Former slave states dominate the burgeoning prison industrial complex--ten of the top eleven American incarcerators are Southern. Universities, supposedly a moral compass for our country, see private prisons as just another investment opportunity. In response, a movement to force schools to divest from private prison corporations has arisen in recent years and, only under pressure, the University of California has promised to do so.  Yet a November 30 press release by the Afrikan Black Coalition revealed that the UC system has a $425 million stake in Wells Fargo, one of the largest financiers of private prisons. So UC’s pledge to divest serves mainly as a fig leaf to cover up continuing massive involvement in modern day slavery. It should be noted that for-profit prisons got their start with the establishment of jails where slaves were held pending their sale into agricultural captivity.

         

Even American anti-communism has its roots in slavery. At the 1850 Nashville Convention called to begin to plan for secession, South Carolina’s Langdon Cheves denounced abolitionists as communists, a term then coming into use as a result of European upheavals and the publication of The Communist Manifesto. Richmond’s George Fitzhugh, author of Cannibals All! Or, Slaves Without Masters, warned that “abolitionists were really Communists using slavery as a Trojan horse.” That exact same line of thinking was a staple of segregationist propaganda during the Civil Rights Movement.

         

We cannot escape the lies of the past culturally either. In 2005, the American Film Institute released a list of America’s Greatest Movies, chosen by a “blue ribbon panel” of 1,500 Hollywood insiders.
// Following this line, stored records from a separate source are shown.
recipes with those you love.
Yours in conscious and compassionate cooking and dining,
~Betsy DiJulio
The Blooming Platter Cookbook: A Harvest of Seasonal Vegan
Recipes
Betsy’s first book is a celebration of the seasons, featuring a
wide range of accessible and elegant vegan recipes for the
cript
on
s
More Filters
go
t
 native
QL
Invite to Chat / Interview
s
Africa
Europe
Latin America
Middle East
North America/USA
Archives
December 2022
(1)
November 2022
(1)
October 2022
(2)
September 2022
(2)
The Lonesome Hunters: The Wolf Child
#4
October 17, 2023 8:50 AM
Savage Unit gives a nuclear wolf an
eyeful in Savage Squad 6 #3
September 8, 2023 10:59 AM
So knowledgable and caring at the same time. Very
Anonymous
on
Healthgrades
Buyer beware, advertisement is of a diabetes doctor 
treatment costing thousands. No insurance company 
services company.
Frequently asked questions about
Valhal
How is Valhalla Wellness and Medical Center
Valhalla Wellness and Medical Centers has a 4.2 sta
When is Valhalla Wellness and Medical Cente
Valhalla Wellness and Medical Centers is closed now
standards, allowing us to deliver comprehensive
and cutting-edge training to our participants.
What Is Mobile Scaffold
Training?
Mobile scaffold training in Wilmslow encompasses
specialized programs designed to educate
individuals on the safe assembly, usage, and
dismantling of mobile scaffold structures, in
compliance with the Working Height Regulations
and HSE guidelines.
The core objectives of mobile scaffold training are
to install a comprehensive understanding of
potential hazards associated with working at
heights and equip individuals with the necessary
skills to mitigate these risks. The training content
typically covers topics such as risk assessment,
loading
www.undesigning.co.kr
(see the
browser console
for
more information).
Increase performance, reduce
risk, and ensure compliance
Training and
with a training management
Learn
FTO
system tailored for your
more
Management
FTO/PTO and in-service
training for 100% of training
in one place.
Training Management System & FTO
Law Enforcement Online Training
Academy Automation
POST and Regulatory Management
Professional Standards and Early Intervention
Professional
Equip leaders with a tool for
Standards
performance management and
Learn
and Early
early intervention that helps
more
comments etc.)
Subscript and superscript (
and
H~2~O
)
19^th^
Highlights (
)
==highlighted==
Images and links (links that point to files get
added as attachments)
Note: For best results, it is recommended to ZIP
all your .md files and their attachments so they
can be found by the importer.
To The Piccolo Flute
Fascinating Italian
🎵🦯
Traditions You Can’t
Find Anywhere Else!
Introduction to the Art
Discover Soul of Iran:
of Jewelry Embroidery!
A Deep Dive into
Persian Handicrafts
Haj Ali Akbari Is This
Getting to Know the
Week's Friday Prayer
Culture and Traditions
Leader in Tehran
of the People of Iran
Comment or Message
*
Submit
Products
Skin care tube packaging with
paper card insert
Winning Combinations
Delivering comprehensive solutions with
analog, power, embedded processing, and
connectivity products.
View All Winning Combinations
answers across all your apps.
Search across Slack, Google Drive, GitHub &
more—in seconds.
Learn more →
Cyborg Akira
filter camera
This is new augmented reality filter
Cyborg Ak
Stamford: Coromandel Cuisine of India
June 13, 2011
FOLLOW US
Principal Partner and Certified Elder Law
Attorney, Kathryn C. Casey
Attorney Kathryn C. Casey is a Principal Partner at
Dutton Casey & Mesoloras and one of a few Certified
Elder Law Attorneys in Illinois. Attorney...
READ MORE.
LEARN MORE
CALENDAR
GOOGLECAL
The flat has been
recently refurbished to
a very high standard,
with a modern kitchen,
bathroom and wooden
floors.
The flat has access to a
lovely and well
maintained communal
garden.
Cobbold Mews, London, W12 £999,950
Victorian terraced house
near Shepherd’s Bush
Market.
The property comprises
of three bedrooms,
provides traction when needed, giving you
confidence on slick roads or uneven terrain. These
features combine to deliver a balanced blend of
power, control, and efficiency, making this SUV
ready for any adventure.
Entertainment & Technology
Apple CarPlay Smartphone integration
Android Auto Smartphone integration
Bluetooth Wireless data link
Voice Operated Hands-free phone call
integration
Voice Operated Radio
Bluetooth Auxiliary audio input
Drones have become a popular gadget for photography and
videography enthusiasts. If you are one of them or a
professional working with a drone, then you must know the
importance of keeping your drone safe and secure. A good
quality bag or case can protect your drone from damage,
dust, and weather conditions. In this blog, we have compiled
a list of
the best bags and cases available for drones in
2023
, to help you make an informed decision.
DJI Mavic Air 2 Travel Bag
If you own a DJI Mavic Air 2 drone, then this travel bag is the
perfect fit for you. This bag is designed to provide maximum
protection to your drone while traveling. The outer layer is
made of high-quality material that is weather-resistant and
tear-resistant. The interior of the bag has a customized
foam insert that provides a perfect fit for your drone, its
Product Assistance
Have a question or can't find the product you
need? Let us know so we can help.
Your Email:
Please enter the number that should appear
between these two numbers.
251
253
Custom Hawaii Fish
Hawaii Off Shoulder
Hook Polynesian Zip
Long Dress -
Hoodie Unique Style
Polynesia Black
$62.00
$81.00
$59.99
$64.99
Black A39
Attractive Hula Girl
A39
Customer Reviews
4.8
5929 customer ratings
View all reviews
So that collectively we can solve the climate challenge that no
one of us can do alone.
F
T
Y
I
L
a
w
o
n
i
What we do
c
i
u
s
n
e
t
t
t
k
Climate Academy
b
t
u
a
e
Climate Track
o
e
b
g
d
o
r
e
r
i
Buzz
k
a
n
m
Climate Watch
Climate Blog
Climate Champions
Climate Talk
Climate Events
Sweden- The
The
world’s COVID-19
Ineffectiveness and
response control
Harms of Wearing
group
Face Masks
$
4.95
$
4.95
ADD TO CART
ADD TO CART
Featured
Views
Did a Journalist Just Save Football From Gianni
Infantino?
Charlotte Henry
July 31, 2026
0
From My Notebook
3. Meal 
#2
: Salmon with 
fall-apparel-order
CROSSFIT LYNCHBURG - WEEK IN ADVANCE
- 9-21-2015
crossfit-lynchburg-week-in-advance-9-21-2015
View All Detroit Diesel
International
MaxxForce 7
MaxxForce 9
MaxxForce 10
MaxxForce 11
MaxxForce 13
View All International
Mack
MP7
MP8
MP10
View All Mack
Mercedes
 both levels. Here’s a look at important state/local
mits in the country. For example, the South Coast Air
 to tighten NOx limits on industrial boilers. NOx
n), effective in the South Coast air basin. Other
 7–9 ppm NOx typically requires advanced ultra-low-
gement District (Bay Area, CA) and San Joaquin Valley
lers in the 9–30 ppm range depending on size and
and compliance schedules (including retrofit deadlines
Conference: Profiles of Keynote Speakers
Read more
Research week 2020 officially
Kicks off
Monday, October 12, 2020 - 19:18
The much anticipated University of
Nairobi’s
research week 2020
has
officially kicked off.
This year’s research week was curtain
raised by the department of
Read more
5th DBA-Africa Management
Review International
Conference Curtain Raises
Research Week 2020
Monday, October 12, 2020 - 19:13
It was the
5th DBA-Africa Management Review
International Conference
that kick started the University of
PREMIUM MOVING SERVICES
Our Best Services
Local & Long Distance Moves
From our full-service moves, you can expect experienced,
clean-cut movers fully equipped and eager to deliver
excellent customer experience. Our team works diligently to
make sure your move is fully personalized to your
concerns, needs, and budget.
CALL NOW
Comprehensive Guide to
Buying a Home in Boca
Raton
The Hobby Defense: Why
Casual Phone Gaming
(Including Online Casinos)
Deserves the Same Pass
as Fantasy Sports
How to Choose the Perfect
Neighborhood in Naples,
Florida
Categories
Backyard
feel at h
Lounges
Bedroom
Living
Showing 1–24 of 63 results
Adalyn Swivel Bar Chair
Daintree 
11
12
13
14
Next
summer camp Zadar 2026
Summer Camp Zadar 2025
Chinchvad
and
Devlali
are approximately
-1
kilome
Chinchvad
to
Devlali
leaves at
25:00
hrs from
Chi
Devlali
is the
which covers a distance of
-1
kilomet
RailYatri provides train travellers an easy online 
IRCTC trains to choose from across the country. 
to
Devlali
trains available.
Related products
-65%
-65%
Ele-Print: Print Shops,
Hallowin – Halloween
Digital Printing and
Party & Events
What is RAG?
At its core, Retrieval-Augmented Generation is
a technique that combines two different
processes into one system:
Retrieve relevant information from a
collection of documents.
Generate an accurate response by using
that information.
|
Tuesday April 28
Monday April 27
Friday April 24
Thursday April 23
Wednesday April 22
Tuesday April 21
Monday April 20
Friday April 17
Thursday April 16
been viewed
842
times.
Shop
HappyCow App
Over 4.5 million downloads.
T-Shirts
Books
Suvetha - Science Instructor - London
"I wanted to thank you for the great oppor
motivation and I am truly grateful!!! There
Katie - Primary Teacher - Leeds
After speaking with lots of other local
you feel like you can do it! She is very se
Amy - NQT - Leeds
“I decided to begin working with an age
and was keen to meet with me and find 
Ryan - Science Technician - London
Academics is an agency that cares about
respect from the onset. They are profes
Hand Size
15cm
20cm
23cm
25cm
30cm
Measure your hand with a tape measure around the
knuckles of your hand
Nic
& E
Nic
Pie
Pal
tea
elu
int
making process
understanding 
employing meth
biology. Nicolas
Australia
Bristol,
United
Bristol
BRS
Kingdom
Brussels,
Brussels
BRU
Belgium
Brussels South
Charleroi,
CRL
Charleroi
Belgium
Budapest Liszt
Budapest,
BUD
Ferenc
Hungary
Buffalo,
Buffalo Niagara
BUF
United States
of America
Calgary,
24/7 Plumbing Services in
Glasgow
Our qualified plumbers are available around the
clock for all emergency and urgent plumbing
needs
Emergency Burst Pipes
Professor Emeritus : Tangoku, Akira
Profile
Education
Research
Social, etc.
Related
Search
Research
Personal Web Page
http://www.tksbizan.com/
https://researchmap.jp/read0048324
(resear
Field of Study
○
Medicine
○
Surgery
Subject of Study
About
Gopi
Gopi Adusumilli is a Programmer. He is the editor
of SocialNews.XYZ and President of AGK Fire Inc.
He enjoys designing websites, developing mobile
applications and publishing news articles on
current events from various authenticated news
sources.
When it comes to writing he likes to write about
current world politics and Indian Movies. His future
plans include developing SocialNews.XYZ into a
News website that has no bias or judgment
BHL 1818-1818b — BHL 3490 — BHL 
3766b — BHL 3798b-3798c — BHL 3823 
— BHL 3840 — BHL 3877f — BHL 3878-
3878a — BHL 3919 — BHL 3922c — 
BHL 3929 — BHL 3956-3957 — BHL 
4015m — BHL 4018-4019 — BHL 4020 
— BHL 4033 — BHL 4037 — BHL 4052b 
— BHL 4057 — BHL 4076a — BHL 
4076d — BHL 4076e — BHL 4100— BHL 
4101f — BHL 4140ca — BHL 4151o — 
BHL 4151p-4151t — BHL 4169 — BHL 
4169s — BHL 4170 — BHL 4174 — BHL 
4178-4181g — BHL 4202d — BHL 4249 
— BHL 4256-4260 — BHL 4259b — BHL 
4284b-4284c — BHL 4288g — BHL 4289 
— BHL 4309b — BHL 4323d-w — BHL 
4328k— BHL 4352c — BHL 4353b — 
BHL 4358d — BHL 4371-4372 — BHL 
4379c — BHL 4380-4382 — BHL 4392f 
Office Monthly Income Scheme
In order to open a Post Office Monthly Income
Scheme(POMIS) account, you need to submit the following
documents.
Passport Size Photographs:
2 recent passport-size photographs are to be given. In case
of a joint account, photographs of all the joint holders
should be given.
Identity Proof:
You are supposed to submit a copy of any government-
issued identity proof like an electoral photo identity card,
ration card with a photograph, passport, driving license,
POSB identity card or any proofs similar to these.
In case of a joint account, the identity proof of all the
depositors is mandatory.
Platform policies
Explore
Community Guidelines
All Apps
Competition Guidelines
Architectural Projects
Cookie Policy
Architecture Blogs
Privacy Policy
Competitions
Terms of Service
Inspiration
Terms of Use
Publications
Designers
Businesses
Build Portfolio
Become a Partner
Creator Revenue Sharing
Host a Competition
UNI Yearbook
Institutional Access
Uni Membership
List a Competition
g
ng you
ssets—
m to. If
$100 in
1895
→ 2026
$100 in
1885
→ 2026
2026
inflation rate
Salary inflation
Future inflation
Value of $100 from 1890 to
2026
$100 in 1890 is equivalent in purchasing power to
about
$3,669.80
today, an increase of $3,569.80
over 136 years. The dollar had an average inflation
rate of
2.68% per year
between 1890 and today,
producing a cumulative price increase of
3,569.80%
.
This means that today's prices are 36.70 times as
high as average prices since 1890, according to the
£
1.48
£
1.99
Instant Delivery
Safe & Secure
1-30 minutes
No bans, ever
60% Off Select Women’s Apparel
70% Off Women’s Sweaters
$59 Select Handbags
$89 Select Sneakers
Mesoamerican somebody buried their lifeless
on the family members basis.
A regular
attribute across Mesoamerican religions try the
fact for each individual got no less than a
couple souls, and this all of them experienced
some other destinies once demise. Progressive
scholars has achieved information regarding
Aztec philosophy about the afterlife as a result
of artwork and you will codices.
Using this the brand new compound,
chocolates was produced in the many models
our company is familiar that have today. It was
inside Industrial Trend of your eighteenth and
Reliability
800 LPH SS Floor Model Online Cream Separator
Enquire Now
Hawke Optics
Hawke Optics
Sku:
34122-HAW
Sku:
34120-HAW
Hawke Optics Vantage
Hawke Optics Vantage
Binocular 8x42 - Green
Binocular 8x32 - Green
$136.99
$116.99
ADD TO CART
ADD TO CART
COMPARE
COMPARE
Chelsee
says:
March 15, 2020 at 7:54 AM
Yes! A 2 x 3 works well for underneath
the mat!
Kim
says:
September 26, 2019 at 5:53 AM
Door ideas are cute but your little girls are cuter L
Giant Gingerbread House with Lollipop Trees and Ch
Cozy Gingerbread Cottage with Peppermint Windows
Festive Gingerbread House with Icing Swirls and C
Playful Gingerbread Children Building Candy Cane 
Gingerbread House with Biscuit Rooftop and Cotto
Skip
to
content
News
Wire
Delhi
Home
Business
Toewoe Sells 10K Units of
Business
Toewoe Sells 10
Number 44 on the list was Birth of a Nation, D.W. Griffiths’ ode to white supremacy and the Klan.

 

Slavery was an international system that wreaked destruction on people of all colors, creating a common core in the midst of racialized wealth and privilege. Approximately two million African slaves died on the passage to the New World, but they were not alone. The Sublettes note: “Slave ships were death ships, the bottom of the employment ladder for sailors. Stephen D. Behrendt, analyzing the mortality of 58,778 crewmen on 1,709 voyages out of Liverpool from 1780 forward, found 10,439 deaths, or 17.8 per cent.”

 

A similar dynamic continues today. In 2015, according to The Guardian, a black person is two and a half times more likely to be killed by the police as is a white person, yet the raw numbers also reveal that 48.7% of those who die at the hands of the police are white.

 

The American Slave Coast gives us all a moral and intellectual platform to stand on, a place from which we can more fully and clearly see the brutal muck of history. The book also serves as a mirror in which we can see ourselves as we live today, inspiring us to renew our efforts to break the chains which still bind us to our masters.